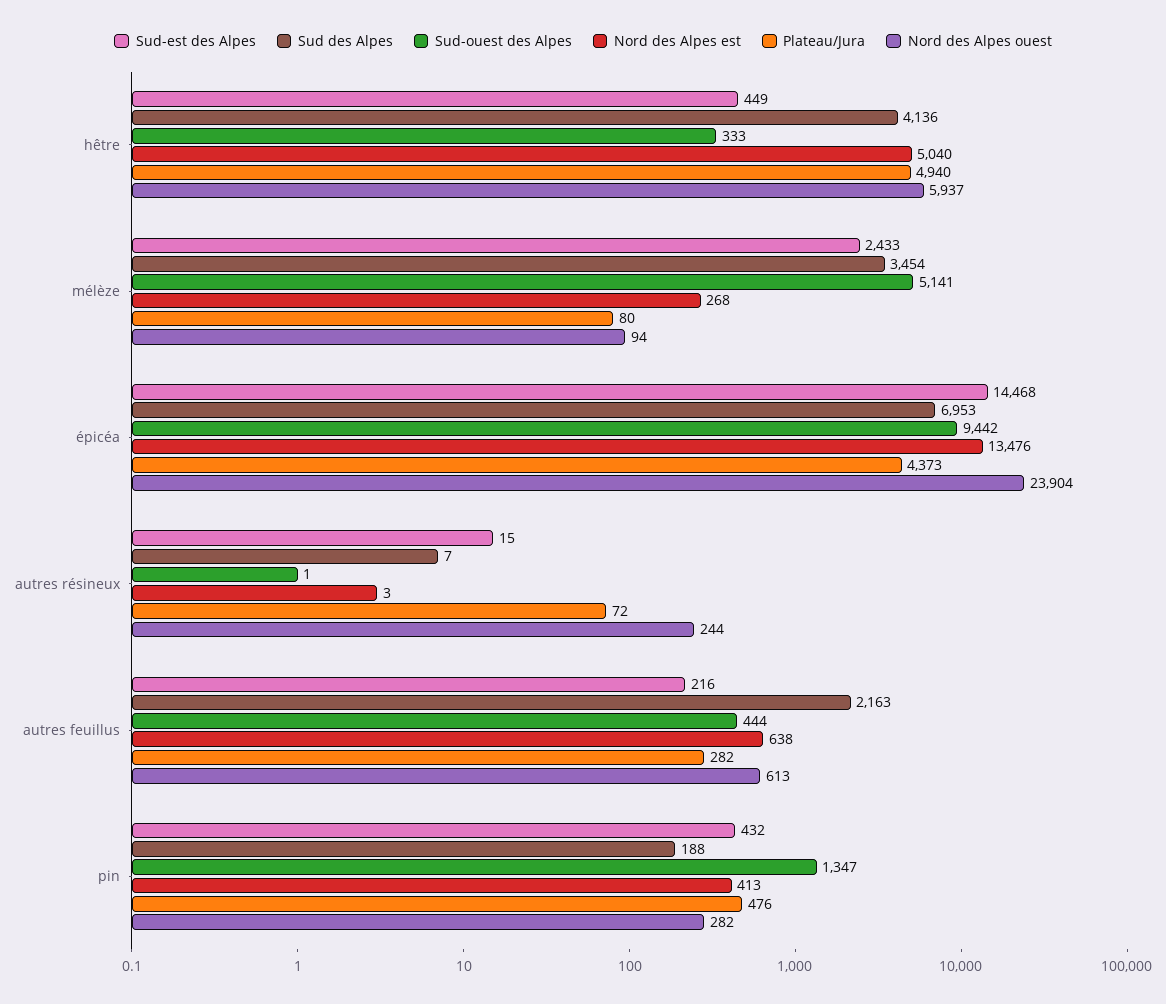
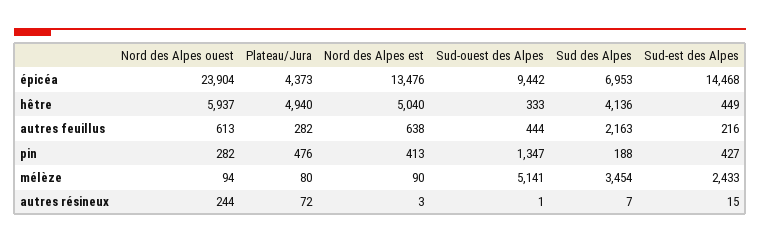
  {
    "Sud-est des Alpes": {
      "hêtre": 449,
      "mélèze": 2433,
      "épicéa": 14468,
      "autres résineux": 15,
      "autres feuillus": 216,
-     "pin": 432
+     "pin": 427
    },
    "Sud des Alpes": {
      "hêtre": 4136,
      "mélèze": 3454,
      "épicéa": 6953,
      "autres résineux": 7,
      "autres feuillus": 2163,
      "pin": 188
    },
    "Sud-ouest des Alpes": {
      "hêtre": 333,
      "mélèze": 5141,
      "épicéa": 9442,
      "autres résineux": 1,
      "autres feuillus": 444,
      "pin": 1347
    },
    "Nord des Alpes est": {
      "hêtre": 5040,
-     "mélèze": 268,
+     "mélèze": 90,
      "épicéa": 13476,
      "autres résineux": 3,
      "autres feuillus": 638,
      "pin": 413
    },
    "Plateau/Jura": {
      "hêtre": 4940,
      "mélèze": 80,
      "épicéa": 4373,
      "autres résineux": 72,
      "autres feuillus": 282,
      "pin": 476
    },
    "Nord des Alpes ouest": {
      "hêtre": 5937,
      "mélèze": 94,
      "épicéa": 23904,
      "autres résineux": 244,
      "autres feuillus": 613,
      "pin": 282
    }
  }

INSTRUCTIONS TO FOLLOW: What the answer must hold: all the data above, given again exactly, without pictures.

ANSWER BOX:
  {
    "Sud-est des Alpes": {
      "hêtre": 449,
      "mélèze": 2433,
      "épicéa": 14468,
      "autres résineux": 15,
      "autres feuillus": 216,
-     "pin": 432
+     "pin": 427
    },
    "Sud des Alpes": {
      "hêtre": 4136,
      "mélèze": 3454,
      "épicéa": 6953,
      "autres résineux": 7,
      "autres feuillus": 2163,
      "pin": 188
    },
    "Sud-ouest des Alpes": {
      "hêtre": 333,
      "mélèze": 5141,
      "épicéa": 9442,
      "autres résineux": 1,
      "autres feuillus": 444,
      "pin": 1347
    },
    "Nord des Alpes est": {
      "hêtre": 5040,
-     "mélèze": 268,
+     "mélèze": 90,
      "épicéa": 13476,
      "autres résineux": 3,
      "autres feuillus": 638,
      "pin": 413
    },
    "Plateau/Jura": {
      "hêtre": 4940,
      "mélèze": 80,
      "épicéa": 4373,
      "autres résineux": 72,
      "autres feuillus": 282,
      "pin": 476
    },
    "Nord des Alpes ouest": {
      "hêtre": 5937,
      "mélèze": 94,
      "épicéa": 23904,
      "autres résineux": 244,
      "autres feuillus": 613,
      "pin": 282
    }
  }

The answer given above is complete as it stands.